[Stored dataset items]

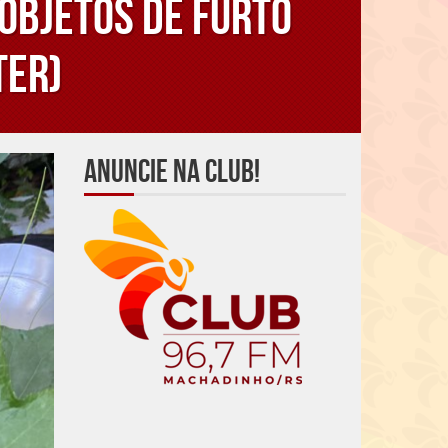
objetos de furto
ter)
Anuncie na Club!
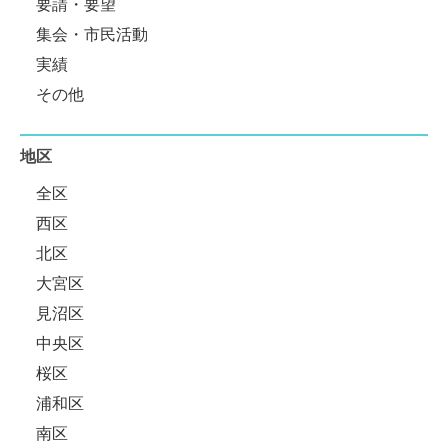
要請・要望
集会・市民活動
実績
その他
地区
全区
西区
北区
大宮区
見沼区
中央区
桜区
浦和区
南区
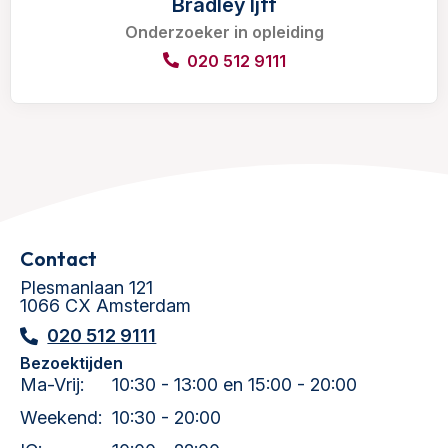
Bradley Ijff
Onderzoeker in opleiding
020 512 9111
Contact
Plesmanlaan 121
1066 CX Amsterdam
020 512 9111
Bezoektijden
Ma-Vrij:
10:30 - 13:00 en 15:00 - 20:00
Weekend:
10:30 - 20:00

_What to do_: Extract precisely the lines beginning at the line containing "Anuncie na Club!" and ending at the last line of the entries above, exactly as written and with no pictures.

_Exercise solution_:
Anuncie na Club!
要請・要望
集会・市民活動
実績
その他
地区
全区
西区
北区
大宮区
見沼区
中央区
桜区
浦和区
南区
Bradley Ijff
Onderzoeker in opleiding
020 512 9111
Contact
Plesmanlaan 121
1066 CX Amsterdam
020 512 9111
Bezoektijden
Ma-Vrij:
10:30 - 13:00 en 15:00 - 20:00
Weekend:
10:30 - 20:00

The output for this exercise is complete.